Recently students from SNDT Women’s University protested against the Vice-Chancellor’s diktat of asking students to dress formally in college (File Photo)
In the last year, several city-based colleges have been imposing gender-based rules on students. Recently, University of Mumbai restricted library access to female students; on Monday, a government-run polytechnic college in Bandra decided to divide the canteen space based on gender to resolve sexual harassment cases on campus.
Students across the city are protesting and fighting several gender bias issues. Annaya Shah, Class XI student of St Xavier’s College, said, “Some rules are necessary but rules like banning ripped jeans on college premises is too much. When we say that India is a democratic country and we have freedom then we also have freedom to wear what we want. The institute says that we get distracted because of wearing ripped jeans. But the question is how can we get distracted by wearing comfortable clothes. When we say we give equal rights to both the genders then why not give them right to wear what they want. When there is restriction on girls it should be on boys too. Rather than asking girls to change their choice why not ask boys to change their mindset.”
Echoing her voice is Jhanvi Ravishankar, a first year BA student, Mithibai College, “There are no rules in my college but I don’t agree with the rules imposed by other educational institutions. Such rules instigate students to rebel more and go against it. Rules regarding wearing ‘decent’ clothes are necessary but the college should not go overboard on this decision. It is the student’s choice to wear what they like.”
More recently, a group of students protested on the premises of the Shreemati Nathibai Damodar Thackersey Women’s University (SNDT) against a circular which directed female students to wear ‘decent’ and ‘formal’ clothes.
The angst is palpable among female students. Can dividing canteen space really curb sexual harassment? “Dividing canteen’s space is not going to help. It is a high time that we live in a society where everybody should be allowed to choose what they want to wear or where they want to sit. When parents don’t have any problem then why should the college have? Anything can happen outside the college as well. People are mature enough and they know what they have to do,” said Shriya Popat,a first year BA student of Mithibai College, Mumbai.
A quick Google search will yield results showing several cases of gender bias. Are we in a bid to ‘save’ our women from sexual harassment moving backwards in evolution? According to Dr Ranjini Krishnaswamy, Director Principal of Billabong International School, Thane, “We have uniform rules for girls and boys in our school. Only the basic facilities like washroom needs to be separate. I don’t think there is any point of making different rules or facilities in the educational institute’s premises.
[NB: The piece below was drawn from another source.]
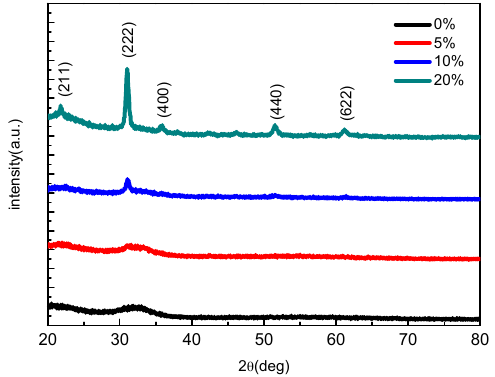
Figure 2. X-ray diffraction (XRD) patterns of the indium–gallium–oxide (IGO) films with different oxygen partial pressure by radiofrequency (RF) magnetron sputtering.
Most of them have siblings and stay together at home. There should be a healthy interaction between the students which will help their growth as a good person.”
What is irksome for many female students is the Bandra college principal’s theory that dressing like men and wearing pants can be the cause of Poly Cystic Ovarian Diseases (PCODs). Speaking about whether what we wear can actually affect the reproductive system, Powai-based gynaecologist Padma Ramakrishnan, shared, “Poly Cystic Ovarian Diseases(PCOD) can happen when we wear tight-fitting clothes for a longer duration. The tight clothes reduce the aeration in the private parts and then they are prone to a lot of moisture retention which may cause fungal infection. In Mumbai, we have severe humidity. According to me, we can only make the students aware about the issue and give them a choice to choose.”